◆ **REQUIRED ACTION**
Each record should be copied exactly into the answer, and no picture should go with it.

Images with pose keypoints
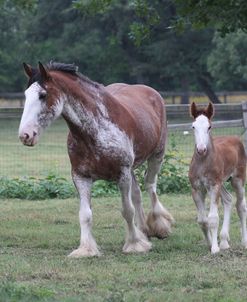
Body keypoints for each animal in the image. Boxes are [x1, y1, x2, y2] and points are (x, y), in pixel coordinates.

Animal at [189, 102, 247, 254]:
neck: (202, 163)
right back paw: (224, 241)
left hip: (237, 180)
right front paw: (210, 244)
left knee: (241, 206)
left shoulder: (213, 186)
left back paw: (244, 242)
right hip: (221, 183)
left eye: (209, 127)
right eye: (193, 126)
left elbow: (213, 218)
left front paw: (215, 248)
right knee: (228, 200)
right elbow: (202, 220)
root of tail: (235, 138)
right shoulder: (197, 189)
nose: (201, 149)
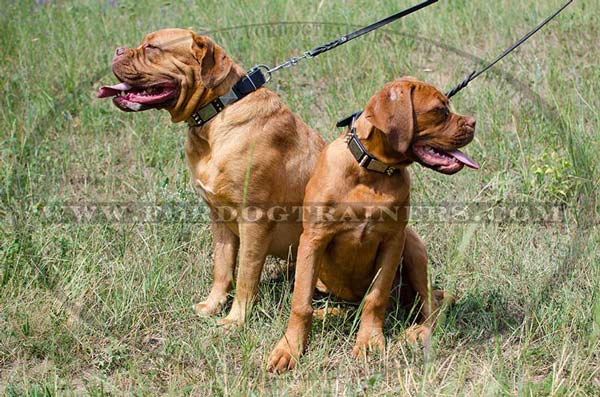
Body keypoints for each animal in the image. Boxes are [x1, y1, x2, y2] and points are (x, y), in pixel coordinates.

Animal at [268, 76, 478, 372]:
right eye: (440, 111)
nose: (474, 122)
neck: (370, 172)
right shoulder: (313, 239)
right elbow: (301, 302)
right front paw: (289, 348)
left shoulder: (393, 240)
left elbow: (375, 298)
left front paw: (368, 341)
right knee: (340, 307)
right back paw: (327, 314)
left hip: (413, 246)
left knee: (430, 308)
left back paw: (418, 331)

◆ **ANSWER TO THE EXERCISE**
Body keypoints for each animal in the image. Boxes are [x1, y1, x2, y2] and points are (x, y), in pixel coordinates.

Animal at [189, 102, 247, 254]:
neck: (202, 163)
right back paw: (224, 241)
left hip: (237, 180)
right front paw: (210, 244)
left knee: (241, 206)
left shoulder: (213, 186)
left back paw: (244, 242)
right hip: (221, 183)
left eye: (209, 127)
right eye: (193, 126)
left elbow: (213, 218)
left front paw: (215, 248)
right knee: (228, 200)
right elbow: (202, 220)
root of tail: (235, 138)
right shoulder: (197, 189)
nose: (201, 149)
Body keypoints for each animal in the image. Boxes are [x1, y1, x2, y2] and points are (x, y), in pixel coordinates.

Animal at [268, 76, 478, 372]:
right eye: (440, 111)
nose: (474, 122)
neck: (370, 172)
right shoulder: (313, 239)
right elbow: (301, 302)
right front paw: (289, 348)
left shoulder: (393, 240)
left elbow: (375, 298)
left front paw: (368, 341)
right knee: (340, 307)
right back paw: (327, 314)
left hip: (413, 246)
left knee: (430, 308)
left back paw: (418, 331)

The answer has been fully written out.